The door to the apartment was not locked and in theory Nasubi was allowed to leave whenever he wanted. So why didn’t he?

“I think there are a lot of reasons,” says Titley. “One of them is that he’s very stoic, and that’s because of where he comes from in Fukushima and his parents, who were very strict.

“He’s also a very loyal person. He didn’t want to get into trouble, and he was very young and naive. He still has incredible confidence now. And there’s also that Japanese samurai spirit: ‘I will overcome and I will endure.’ ‘.”

Suffering

Nearly three decades later, Nasubi described the show as “cruel”, adding that “there was no happiness and no freedom”.

“Maybe three or five minutes a week of my life (were shown). And that was edited to highlight my happiness when I won (an award),” he told Deadline.

“Of course the viewers were like, ‘Oh look, he’s doing something fun and something he’s enjoying…’ But most of my life suffered.”

And yet, in the documentary, she doesn’t seem bitter about the experience, and Titley says her impression was that “she’s in such a positive place now.”

“When people have asked him if he has any regrets, he always says that although he wouldn’t want to do it again, he wouldn’t be the person he is (otherwise),” she says.

image caption, Nasubi was stunned to be greeted by a live studio audience cheering his name at the end of the show.

Nasubi was eventually freed in a Michael McIntyre-style stunt where he was taken to a new fake room before the walls collapsed to reveal that he was actually on stage in front of a live audience applaud the name.

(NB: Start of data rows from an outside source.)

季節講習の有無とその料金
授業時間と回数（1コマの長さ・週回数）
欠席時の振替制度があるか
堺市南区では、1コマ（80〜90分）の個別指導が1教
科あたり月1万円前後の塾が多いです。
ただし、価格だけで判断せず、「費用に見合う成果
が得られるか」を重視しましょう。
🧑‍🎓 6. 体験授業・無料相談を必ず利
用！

The documentary also follows Nasubi after his release, showing his efforts to use his famous fame for good causes – ultimately giving him a sense of fulfillment.

Titley says Nasubi felt it was the right time to revise her story, adding that she “maybe found some peace with what happened.”

The duty of care practices of the 1990s are not what they are today – and viewers are unlikely to support such a format now.

But the documentary raises questions about where to draw the line when it comes to entertainment – and how much public appetite is to blame.

“I’d like people to reflect on their own relationships with social media and reality TV,” says Titley, “and how complicit we all are as viewers and consumers.”

The competitor will launch in the UK later this year.